───── Text provided

To EVIL, Just Another Slab of Meat for the Butchering. “The Slaughterhouse Killer” reviewed! (Breaking Glass Pictures / Digital Screener)



The local swine slaughterhouse perfectly suits the solitude of Box, barely sating the fervent urge of his killer spirit, but when a young ex-con, Nathan, who is trying to walk the straighten arrow with his girlfriend, falls under Box’s wing at work, keeping that urge at bay is proving more difficult with a likeminded companion.  When the workplace bully pushes Nathan too far, Box orchestrates a killer opportunity to murder the bully in his own home as a gift to the young parolee.  The death of their intimidating colleague solidifies an unique relationship between the men, opening Pandora’s box in their small town where no one is safe from their lust for blood.  As the bodies pile up and their corpses are ground up into chuck at the slaughterhouse, their relationship is tested when a child becomes the unintended next victim, severing the unspoken principles of their bond.

──────────

Work request
Answer yes or no to whether each statement agrees with the review of "The Slaughterhouse Killer," and quote the words of the review that decide it. (a) Box works at a swine slaughterhouse. (b) The workplace bully is murdered at the slaughterhouse. (c) The victims' bodies are buried outside town. The entries come from a separate source.

───── Given records

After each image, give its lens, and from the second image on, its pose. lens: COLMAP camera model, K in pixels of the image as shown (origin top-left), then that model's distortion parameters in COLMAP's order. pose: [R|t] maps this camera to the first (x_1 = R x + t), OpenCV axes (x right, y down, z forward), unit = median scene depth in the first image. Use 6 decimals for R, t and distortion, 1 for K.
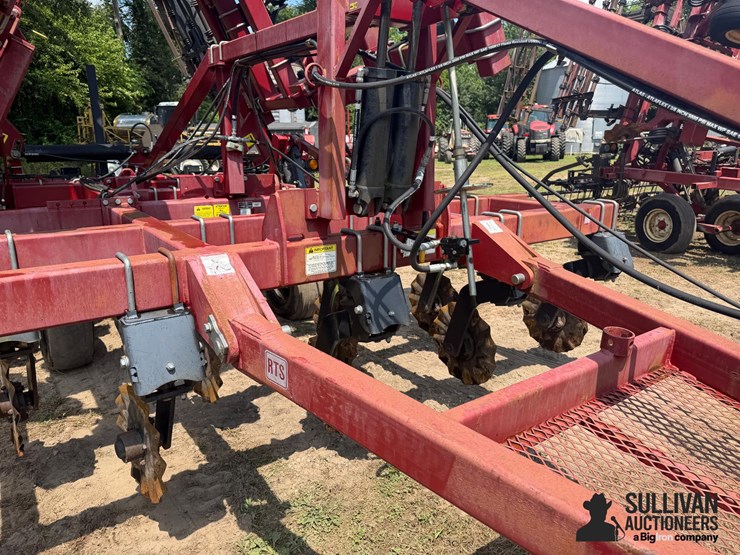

──────────
───── Given records

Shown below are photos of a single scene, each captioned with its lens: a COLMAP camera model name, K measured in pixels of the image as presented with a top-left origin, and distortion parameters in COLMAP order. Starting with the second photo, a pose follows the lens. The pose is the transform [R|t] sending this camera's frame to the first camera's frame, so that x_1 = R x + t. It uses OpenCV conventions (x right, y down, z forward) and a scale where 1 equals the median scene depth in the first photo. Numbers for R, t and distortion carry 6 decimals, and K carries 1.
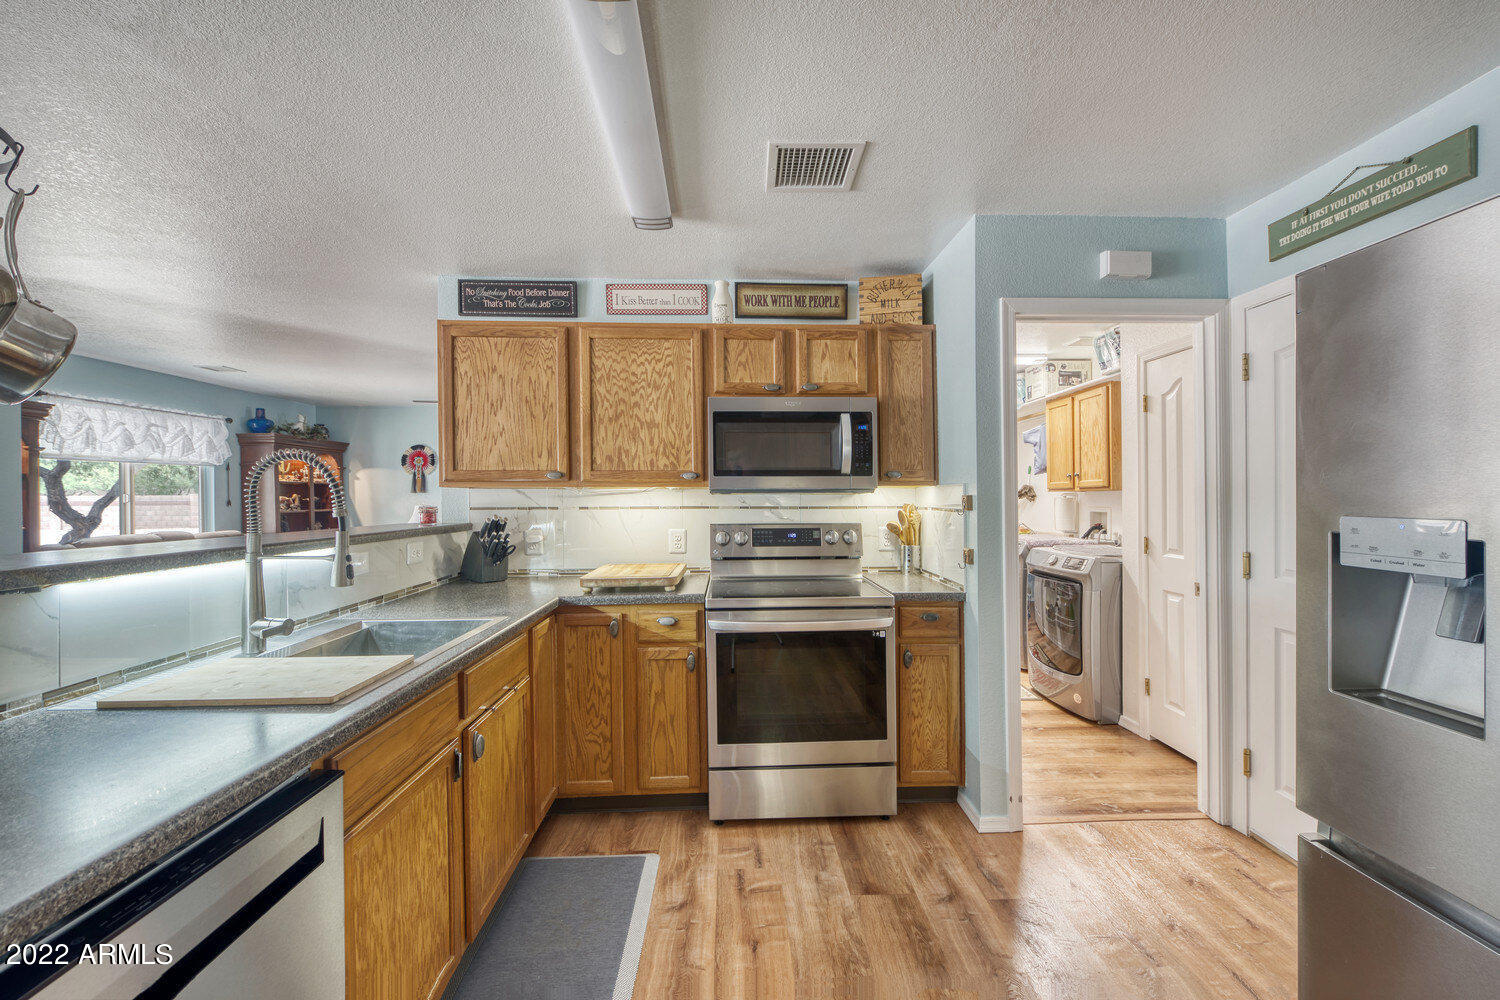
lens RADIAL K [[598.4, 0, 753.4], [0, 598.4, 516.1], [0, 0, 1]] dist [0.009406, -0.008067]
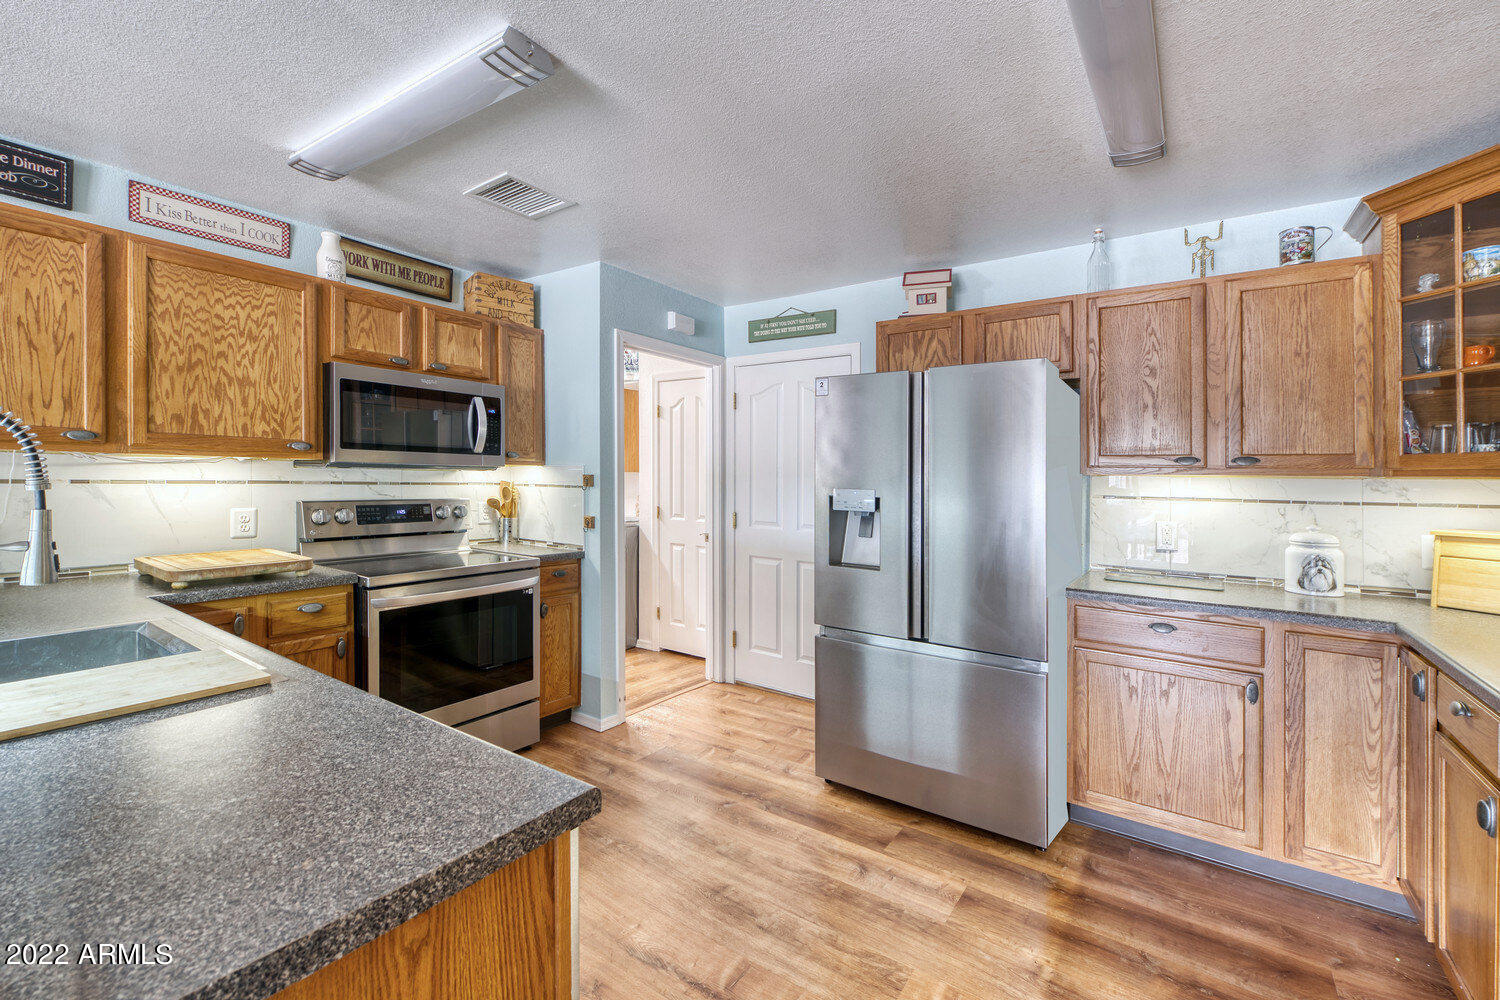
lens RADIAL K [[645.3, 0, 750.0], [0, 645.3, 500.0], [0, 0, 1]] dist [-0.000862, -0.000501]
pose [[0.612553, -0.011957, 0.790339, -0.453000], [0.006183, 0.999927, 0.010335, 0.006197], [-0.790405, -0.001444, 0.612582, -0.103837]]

──────────

Response to the exercise
(a) Yes: "The local swine slaughterhouse perfectly suits the solitude of Box"
(b) No: "Box orchestrates a killer opportunity to murder the bully in his own home"
(c) No: "their corpses are ground up into chuck at the slaughterhouse"